▶ **WHAT TO WORK ON**
Only lines holding the word "labels" are needed; copy each of them from the material.

▶ **SUPPLIED MATERIAL**
=== Section Start ===
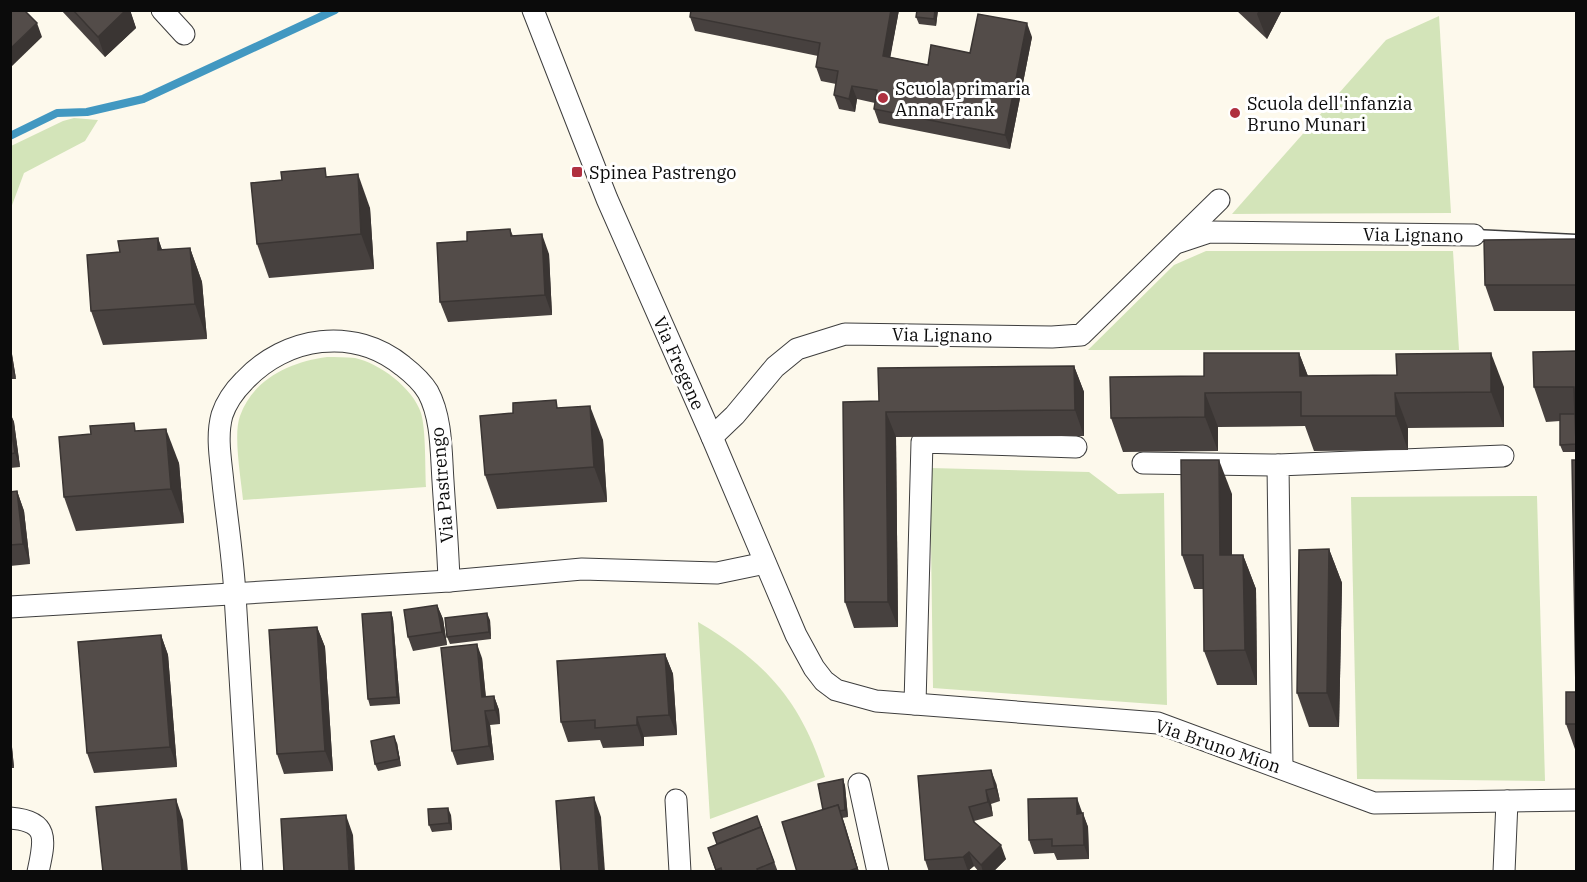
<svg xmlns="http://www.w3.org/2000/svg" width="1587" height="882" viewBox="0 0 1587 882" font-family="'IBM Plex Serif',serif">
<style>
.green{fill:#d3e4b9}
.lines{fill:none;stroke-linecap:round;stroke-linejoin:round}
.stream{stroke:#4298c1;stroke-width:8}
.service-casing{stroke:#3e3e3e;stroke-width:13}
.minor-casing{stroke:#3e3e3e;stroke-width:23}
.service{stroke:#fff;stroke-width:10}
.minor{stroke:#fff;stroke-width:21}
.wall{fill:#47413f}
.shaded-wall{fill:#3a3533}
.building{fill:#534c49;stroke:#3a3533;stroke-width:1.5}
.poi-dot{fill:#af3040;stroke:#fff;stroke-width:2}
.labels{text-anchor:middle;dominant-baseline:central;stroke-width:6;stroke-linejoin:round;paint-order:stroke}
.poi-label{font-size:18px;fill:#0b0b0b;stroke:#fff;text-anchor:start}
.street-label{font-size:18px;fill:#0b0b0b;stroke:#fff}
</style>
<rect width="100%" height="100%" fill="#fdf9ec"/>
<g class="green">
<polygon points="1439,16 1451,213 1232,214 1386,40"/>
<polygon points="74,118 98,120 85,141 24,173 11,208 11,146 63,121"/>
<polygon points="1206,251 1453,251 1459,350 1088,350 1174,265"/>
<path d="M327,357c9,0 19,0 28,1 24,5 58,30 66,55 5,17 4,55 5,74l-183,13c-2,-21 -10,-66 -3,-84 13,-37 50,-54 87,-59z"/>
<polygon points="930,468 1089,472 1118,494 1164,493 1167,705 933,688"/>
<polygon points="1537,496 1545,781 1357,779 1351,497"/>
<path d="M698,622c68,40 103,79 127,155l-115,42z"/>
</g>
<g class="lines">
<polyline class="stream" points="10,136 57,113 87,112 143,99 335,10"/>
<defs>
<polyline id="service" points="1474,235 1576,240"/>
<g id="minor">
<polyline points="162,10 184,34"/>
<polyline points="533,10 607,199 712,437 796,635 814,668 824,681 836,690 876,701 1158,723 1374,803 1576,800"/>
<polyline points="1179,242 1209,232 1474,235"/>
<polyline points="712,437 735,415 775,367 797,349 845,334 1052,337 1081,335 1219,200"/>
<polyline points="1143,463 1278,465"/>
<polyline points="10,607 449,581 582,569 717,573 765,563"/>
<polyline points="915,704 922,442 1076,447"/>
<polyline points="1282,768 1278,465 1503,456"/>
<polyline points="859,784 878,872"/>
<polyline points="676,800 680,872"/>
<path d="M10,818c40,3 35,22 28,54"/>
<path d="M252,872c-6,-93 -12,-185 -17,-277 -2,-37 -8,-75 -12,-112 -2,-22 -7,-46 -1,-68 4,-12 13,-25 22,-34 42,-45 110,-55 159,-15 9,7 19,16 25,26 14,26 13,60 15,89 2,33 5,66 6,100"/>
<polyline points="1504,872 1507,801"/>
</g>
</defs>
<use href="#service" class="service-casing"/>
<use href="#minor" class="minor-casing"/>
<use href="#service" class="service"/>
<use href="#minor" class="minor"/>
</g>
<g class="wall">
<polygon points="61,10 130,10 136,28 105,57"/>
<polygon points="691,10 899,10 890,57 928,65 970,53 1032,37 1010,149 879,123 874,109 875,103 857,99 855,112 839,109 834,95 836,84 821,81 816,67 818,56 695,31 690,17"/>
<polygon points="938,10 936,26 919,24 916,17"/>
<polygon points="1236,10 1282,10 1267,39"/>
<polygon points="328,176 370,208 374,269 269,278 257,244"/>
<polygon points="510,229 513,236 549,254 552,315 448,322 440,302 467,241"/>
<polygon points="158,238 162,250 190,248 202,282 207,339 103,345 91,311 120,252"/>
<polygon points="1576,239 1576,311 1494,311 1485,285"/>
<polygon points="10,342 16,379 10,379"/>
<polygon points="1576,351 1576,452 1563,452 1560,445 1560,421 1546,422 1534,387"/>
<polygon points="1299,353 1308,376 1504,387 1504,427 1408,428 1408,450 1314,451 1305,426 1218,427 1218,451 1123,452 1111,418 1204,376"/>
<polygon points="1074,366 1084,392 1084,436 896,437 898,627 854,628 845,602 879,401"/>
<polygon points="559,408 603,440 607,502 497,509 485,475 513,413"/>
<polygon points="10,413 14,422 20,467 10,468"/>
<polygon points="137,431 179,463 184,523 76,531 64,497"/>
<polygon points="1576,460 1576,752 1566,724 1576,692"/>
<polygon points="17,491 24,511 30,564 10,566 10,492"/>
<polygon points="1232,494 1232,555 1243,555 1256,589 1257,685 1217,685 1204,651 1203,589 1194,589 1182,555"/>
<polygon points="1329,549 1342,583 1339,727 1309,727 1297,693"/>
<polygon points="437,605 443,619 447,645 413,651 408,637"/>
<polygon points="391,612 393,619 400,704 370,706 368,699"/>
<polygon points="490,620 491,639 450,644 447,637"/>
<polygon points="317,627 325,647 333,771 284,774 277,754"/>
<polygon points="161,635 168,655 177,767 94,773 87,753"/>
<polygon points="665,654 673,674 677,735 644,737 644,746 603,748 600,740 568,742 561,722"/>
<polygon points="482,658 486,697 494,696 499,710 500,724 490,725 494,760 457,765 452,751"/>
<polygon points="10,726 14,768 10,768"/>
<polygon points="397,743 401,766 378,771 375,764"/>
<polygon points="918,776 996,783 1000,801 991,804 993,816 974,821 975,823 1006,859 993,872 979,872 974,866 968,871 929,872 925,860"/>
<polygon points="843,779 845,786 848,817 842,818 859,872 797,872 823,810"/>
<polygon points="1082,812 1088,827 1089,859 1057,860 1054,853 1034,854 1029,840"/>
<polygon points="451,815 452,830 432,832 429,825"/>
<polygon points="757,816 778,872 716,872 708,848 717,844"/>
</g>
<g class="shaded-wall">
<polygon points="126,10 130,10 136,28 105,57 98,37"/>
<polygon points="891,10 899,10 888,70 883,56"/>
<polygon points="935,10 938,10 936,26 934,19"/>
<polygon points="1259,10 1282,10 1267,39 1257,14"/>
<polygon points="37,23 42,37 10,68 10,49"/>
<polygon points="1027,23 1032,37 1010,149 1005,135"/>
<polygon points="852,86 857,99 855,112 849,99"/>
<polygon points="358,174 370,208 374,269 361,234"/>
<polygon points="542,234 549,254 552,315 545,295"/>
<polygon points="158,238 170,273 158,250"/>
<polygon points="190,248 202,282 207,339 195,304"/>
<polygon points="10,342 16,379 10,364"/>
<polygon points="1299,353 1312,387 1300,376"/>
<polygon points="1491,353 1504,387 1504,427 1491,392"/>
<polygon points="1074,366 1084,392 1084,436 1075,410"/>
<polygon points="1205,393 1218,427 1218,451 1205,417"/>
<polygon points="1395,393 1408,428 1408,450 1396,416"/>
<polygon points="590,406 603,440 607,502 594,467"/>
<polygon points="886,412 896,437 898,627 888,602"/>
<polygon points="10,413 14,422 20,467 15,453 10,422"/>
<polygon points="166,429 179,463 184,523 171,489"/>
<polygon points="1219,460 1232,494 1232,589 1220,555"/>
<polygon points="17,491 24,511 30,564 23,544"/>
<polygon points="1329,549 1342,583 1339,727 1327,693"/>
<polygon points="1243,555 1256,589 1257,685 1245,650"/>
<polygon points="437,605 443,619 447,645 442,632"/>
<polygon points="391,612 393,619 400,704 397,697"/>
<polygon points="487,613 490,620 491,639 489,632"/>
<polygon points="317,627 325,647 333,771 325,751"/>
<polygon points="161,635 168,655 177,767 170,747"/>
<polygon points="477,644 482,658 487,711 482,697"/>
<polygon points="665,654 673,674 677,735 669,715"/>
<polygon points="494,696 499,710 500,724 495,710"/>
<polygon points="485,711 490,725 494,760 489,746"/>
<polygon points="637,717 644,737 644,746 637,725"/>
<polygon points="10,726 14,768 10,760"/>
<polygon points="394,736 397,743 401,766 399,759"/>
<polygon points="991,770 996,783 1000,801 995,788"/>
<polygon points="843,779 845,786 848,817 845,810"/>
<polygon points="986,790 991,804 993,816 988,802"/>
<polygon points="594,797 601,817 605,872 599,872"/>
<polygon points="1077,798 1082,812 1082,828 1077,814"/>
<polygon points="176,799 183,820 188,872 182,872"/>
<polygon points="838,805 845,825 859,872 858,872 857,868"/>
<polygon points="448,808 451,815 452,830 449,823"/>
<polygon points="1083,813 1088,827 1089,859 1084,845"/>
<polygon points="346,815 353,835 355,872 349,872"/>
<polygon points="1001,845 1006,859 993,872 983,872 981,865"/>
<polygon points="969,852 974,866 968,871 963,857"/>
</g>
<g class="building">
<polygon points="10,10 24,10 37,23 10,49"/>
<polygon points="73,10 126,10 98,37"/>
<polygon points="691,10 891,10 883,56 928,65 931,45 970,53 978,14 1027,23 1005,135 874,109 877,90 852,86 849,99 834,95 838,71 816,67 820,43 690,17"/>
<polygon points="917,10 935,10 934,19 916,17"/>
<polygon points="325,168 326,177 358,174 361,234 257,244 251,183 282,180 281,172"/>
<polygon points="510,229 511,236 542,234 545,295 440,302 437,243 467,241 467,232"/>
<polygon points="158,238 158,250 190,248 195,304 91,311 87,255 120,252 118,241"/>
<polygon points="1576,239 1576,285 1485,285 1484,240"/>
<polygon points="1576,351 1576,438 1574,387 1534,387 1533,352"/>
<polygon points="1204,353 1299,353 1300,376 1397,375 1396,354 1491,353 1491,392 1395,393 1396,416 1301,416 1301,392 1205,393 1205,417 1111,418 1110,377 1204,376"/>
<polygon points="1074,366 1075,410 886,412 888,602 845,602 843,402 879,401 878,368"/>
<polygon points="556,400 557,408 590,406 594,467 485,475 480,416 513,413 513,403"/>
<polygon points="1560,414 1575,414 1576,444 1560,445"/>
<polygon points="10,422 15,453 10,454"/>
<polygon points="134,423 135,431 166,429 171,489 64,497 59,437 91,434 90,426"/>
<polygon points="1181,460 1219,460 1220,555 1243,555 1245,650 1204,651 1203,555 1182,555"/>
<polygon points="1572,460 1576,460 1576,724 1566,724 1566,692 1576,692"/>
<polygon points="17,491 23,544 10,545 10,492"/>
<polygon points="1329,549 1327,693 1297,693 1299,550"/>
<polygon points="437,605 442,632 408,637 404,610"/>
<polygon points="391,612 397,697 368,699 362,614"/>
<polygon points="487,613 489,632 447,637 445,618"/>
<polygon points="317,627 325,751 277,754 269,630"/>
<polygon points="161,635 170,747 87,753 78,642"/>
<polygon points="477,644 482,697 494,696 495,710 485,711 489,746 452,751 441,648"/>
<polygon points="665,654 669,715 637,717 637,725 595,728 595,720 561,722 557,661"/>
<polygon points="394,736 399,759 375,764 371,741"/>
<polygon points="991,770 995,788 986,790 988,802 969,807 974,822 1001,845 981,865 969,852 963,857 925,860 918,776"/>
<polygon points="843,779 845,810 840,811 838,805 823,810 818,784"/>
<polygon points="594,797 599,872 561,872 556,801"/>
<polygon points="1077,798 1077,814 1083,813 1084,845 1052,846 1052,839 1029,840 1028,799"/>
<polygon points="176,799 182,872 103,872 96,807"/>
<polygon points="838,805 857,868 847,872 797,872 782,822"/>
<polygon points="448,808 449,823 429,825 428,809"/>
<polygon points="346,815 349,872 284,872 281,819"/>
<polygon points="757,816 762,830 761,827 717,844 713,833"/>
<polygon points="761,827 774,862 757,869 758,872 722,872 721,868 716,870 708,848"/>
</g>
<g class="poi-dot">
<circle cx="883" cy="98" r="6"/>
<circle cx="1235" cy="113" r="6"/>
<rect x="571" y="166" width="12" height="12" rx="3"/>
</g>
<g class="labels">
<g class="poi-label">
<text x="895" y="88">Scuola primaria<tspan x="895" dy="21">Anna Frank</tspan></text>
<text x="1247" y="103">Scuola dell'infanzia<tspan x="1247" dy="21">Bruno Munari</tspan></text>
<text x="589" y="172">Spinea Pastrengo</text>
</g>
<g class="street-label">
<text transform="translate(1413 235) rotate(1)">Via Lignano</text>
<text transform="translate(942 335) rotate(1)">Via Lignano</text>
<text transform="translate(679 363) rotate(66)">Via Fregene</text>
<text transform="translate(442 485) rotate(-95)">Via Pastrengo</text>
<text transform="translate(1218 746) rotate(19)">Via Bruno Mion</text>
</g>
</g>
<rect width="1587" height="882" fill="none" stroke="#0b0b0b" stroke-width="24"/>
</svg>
=== Section End ===
▶ **RESPONSE**
.labels{text-anchor:middle;dominant-baseline:central;stroke-width:6;stroke-linejoin:round;paint-order:stroke}
<g class="labels">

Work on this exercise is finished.